INPUT FOR THIS TASK.

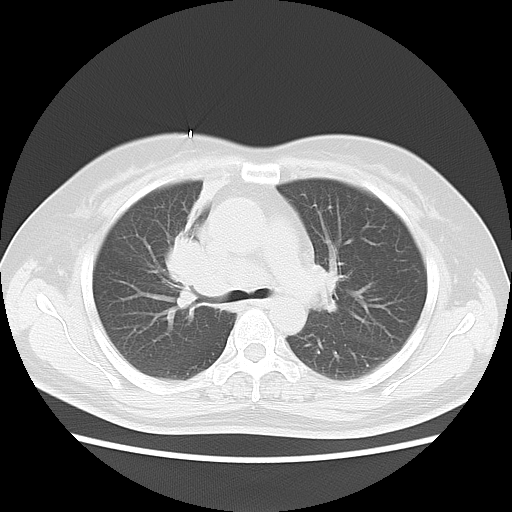
Chest CT, one axial slice; reconstruction kernel LUNG; lung window (W 1500 / L -600 HU); 5 mm slice thickness; 512 × 512 image matrix, field of view 350 × 350 mm. Female patient, age 54 years. From the clinical record (not read from this slice): clinical TNM (as recorded): T2 N3 M0; histopathological grade: G3.
Annotated regions visible in this slice (rectangle marked by the reading radiologist):
- lung tumour (recorded histology: small cell carcinoma): bounding box [x1, y1, x2, y2] px = [162, 235, 229, 323]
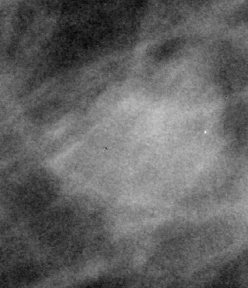
Crop from a digitized film mammogram around one marked abnormality, right breast, MLO view.
- Mass, shape irregular, margins microlobulated / ill defined; BI-RADS assessment category 4; pathology result (as recorded, not read from the image): benign.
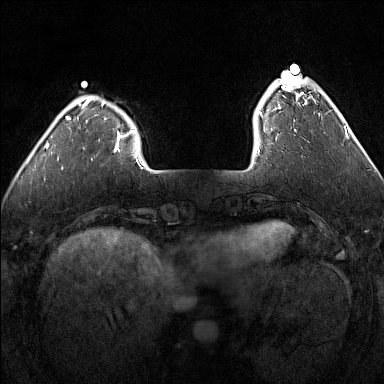
Breast MRI (dynamic contrast-enhanced), one axial slice. Slice 29 of 160 in the series (ordered by position). Dynamic contrast-enhanced series, time point 2 of 7 at this slice position (early post-contrast). 1.5 T. TE 1.8 ms, TR 5 ms. 1 mm slice thickness. 384 × 384 image matrix, field of view 300 × 300 mm. Female patient.
Annotated regions visible in this slice (semi-automatic segmentation, software-assisted and operator-edited):
- enhancing-tissue mask used for the functional tumour volume (all voxels passing the contrast-enhancement thresholds inside the analysis volume; usually the tumour): bounding box (x1, y1, x2, y2) in pixels: (257, 75, 303, 140)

EXERCISE DESCRIPTION. Return the whole listing word for word. Pictures stay out of it.

FINISHED EXERCISE.
Chest CT, one axial slice; reconstruction kernel LUNG; lung window (W 1500 / L -600 HU); 5 mm slice thickness; 512 × 512 image matrix, field of view 350 × 350 mm. Female patient, age 54 years. From the clinical record (not read from this slice): clinical TNM (as recorded): T2 N3 M0; histopathological grade: G3.
Annotated regions visible in this slice (rectangle marked by the reading radiologist):
- lung tumour (recorded histology: small cell carcinoma): bounding box [x1, y1, x2, y2] px = [162, 235, 229, 323]
Crop from a digitized film mammogram around one marked abnormality, right breast, MLO view.
- Mass, shape irregular, margins microlobulated / ill defined; BI-RADS assessment category 4; pathology result (as recorded, not read from the image): benign.
Breast MRI (dynamic contrast-enhanced), one axial slice. Slice 29 of 160 in the series (ordered by position). Dynamic contrast-enhanced series, time point 2 of 7 at this slice position (early post-contrast). 1.5 T. TE 1.8 ms, TR 5 ms. 1 mm slice thickness. 384 × 384 image matrix, field of view 300 × 300 mm. Female patient.
Annotated regions visible in this slice (semi-automatic segmentation, software-assisted and operator-edited):
- enhancing-tissue mask used for the functional tumour volume (all voxels passing the contrast-enhancement thresholds inside the analysis volume; usually the tumour): bounding box (x1, y1, x2, y2) in pixels: (257, 75, 303, 140)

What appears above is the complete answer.